The X-wing fighters from Star Wars seem a little more realistic as the U.S. Air Force looks to mount laser weapons on its aircraft. The Air Force Research Laboratory has put out a request for information entitled “Laser Systems for Future Air Dominance Platforms.”
“The emphasis of this effort is to identify potential laser systems that could be integrated into a platform that will provide air dominance,” the announcement says, adding that the new blasters should be ready some time after 2030.
Three types of laser weapons are being studied:
• Low-power lasers for illuminating, tracking, targeting and defeating enemy sensors
• Moderate-power laser protective weapons system, presumably meaning defensive beams for destroying incoming missiles at the last second
• High-powered laser weapons systems, presumably for targeting enemy aircraft and missiles at long range
Unfortunately, the request for information advises potential respondents to contact AFRL for physical characteristics of the weapons—so we’re not sure what specs the Air Force has in mind.
But two details can be gleaned. First, the Air Force wants lasers fairly soon, with systems that can be laboratory-ready by October 2014, with testing out in the real world by 2022.
Second, AFRL states that “laser and beam control systems are being investigated independent of platform in the flight regime from altitudes sea level to 65,000 feet and speeds from Mach 0.6 to 2.5.”
It just so happens that 65,000 feet is the maximum ceiling of an F-22, while the F-35 can reach 60,000 feet, as can the Reaper and Global Hawk drones. This suggests the laser weapons are meant for current and future stealth fighters and perhaps even high-altitude robots.
Thanks to Star Wars and Star Trek, lasers are considered cool. But the Air Force's record on laser weapons does not exactly inspire confidence.
Notable is the YAL-1 Airborne Laser, a 747 fitted with a giant oxygen-iodine chemical laser gun and meant to shoot down ballistic missiles. The Pentagon spent $5 billion trying to make the flying blaster work.
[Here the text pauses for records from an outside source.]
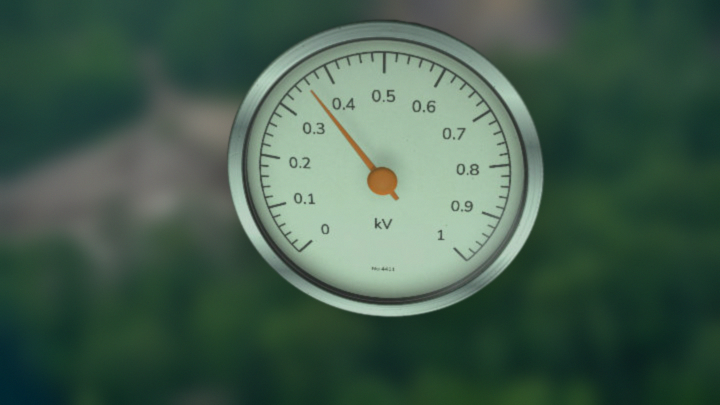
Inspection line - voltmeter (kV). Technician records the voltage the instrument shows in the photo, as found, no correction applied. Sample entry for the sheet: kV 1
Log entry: kV 0.36
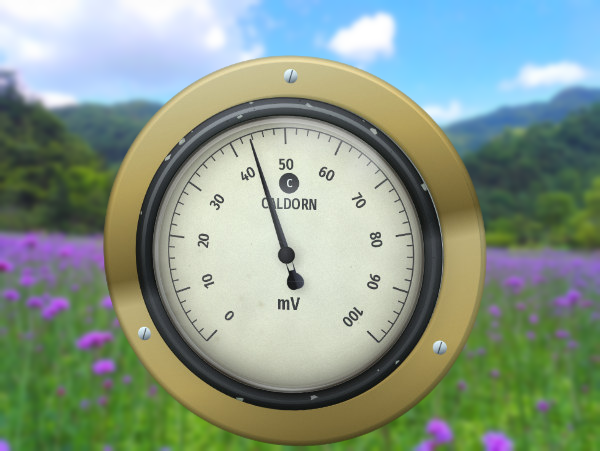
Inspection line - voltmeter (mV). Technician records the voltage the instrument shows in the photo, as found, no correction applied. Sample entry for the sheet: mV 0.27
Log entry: mV 44
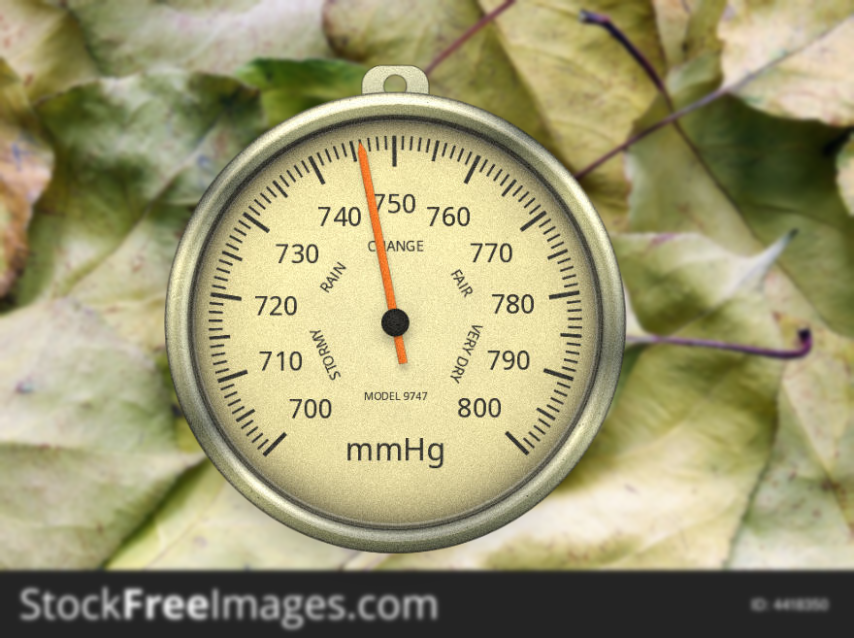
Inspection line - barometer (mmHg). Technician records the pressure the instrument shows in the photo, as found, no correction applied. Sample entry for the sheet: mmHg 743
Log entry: mmHg 746
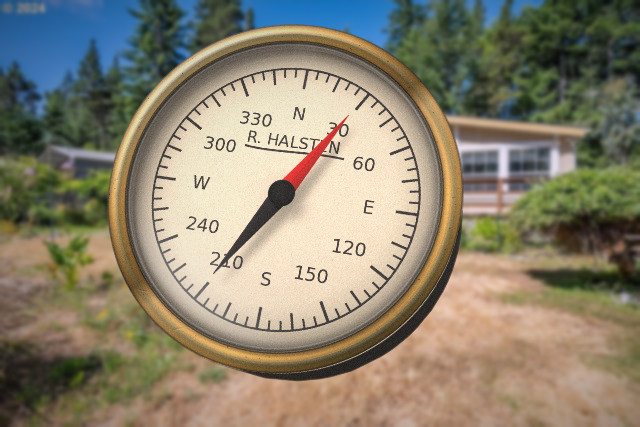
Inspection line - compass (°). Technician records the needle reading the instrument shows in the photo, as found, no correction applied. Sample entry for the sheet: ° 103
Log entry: ° 30
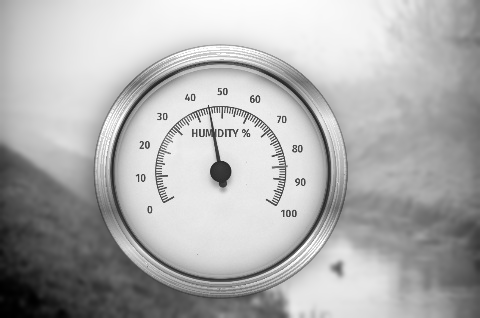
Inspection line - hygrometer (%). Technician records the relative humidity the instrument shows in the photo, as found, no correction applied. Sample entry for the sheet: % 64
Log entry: % 45
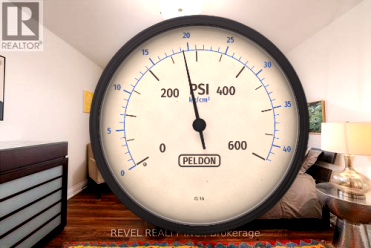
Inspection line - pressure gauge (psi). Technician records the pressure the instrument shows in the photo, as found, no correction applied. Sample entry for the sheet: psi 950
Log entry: psi 275
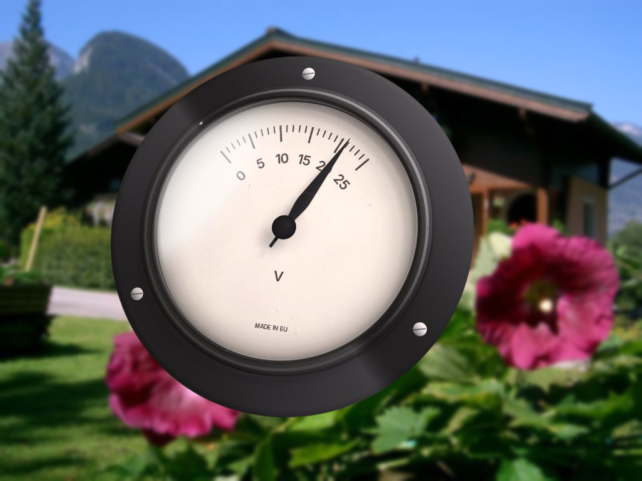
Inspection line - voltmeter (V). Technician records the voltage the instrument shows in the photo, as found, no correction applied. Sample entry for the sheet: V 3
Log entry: V 21
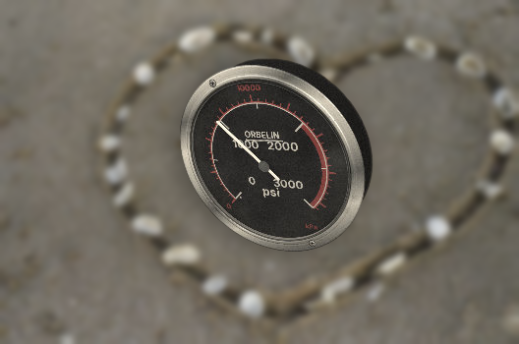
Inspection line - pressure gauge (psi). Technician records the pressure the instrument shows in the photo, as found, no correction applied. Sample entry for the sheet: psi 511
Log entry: psi 1000
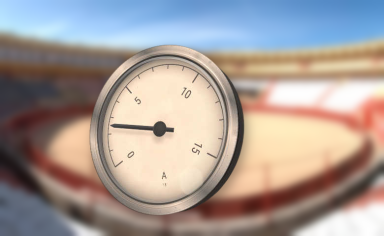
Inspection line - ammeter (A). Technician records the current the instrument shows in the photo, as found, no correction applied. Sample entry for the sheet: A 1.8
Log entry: A 2.5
The Missile Defense Agency claimed the Airborne Laser shot down missiles during tests. But the controversial program was itself shot down in 2010 by then-Defense Secretary Robert Gates, who stated that a beam 20 to 30 times more powerful would be needed to actually destroy a missile in combat.
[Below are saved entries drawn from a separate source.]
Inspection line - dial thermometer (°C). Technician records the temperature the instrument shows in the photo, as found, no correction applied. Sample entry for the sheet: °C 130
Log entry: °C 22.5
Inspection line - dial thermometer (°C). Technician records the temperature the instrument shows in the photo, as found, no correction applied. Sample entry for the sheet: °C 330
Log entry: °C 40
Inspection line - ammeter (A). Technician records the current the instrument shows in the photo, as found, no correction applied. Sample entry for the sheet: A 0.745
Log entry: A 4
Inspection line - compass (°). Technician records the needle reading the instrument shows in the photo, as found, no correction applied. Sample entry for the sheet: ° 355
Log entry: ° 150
And the blaster-armed 747 was finicky as Hell. “In order to operate from a forward location the aircraft will require a forward-based chemical facility for replenishment of the chemicals that fuel the high-energy laser,” noted a 2004 Government Accountability Office report on the YAL-1. “Without these facilities, the Airborne Laser is capable of performing three constrained missions." Our emphasis.
Still, when it comes to energy weapons, hope springs eternal—whether the system in question is a death ray from World War II or Pres. Ronald Reagan's Star Wars missile-defense program.
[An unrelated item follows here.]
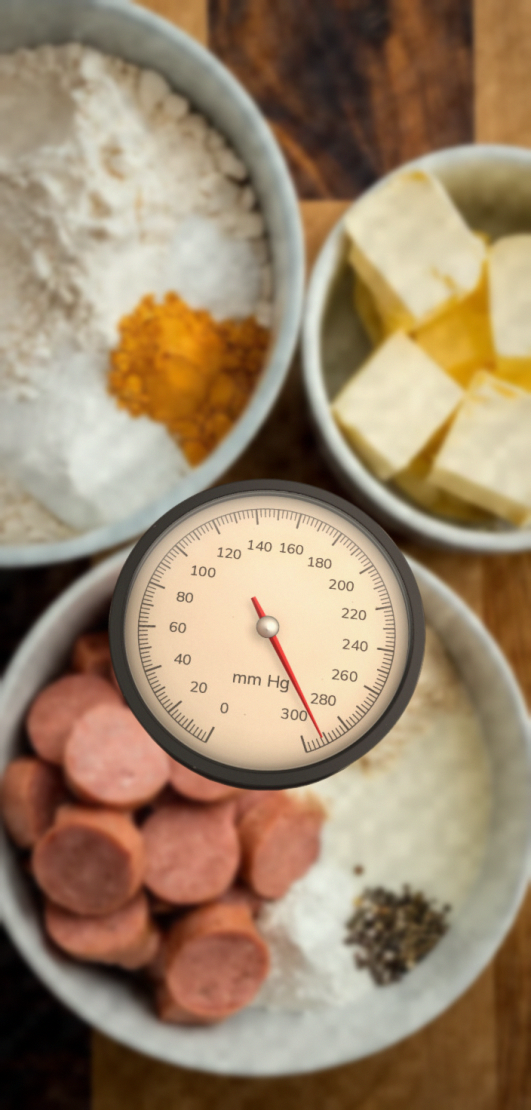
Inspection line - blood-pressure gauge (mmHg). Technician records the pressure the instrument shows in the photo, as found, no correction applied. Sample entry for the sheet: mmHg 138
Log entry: mmHg 292
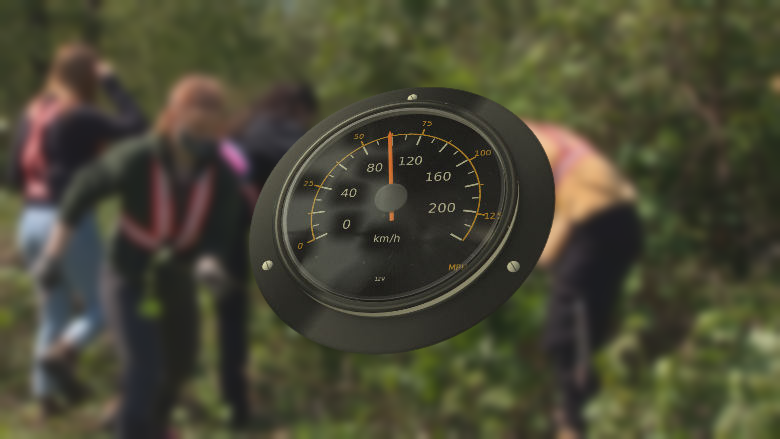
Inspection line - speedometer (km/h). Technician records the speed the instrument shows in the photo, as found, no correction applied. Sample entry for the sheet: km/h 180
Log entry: km/h 100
But it’s one thing to blind enemy sensors with lasers. A dogfight is something else. As impressive as a laser weapon seems, can it remain focused on a fast-moving target such as a missile or combat jet—especially when it’s being fired from an F-22 that itself might be maneuvering violently to avoid enemy fire?
Does the technology exist now to start work on an affordable laser small enough to be carried on a fighter jet?
Nonetheless, there is definitely a trend here. The fringe-science Defense Advanced Research Projects Agency recently awarded two contracts for pod-mounted lasers to protect manned aircraft and drones from electro-optical and infrared missiles. And Lockheed Martin has demonstrated a ground-based system to destroy artillery rockets.
Maybe lasers are the future. But how long we’ll have to wait, and how much we’ll have to spend, are the questions.